[Stored data entries]
┌──

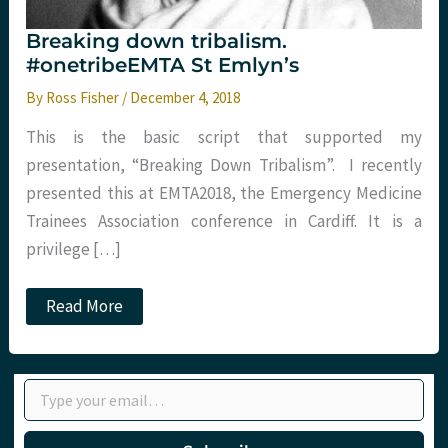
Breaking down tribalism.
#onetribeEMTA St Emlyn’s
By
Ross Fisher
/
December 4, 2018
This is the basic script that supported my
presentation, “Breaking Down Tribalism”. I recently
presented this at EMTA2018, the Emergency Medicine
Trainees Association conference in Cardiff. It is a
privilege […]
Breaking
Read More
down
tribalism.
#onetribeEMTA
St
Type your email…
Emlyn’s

└──

Say how many lines in the records contain the string "onetribeEMTA", and say nothing else.

* REPLY: 2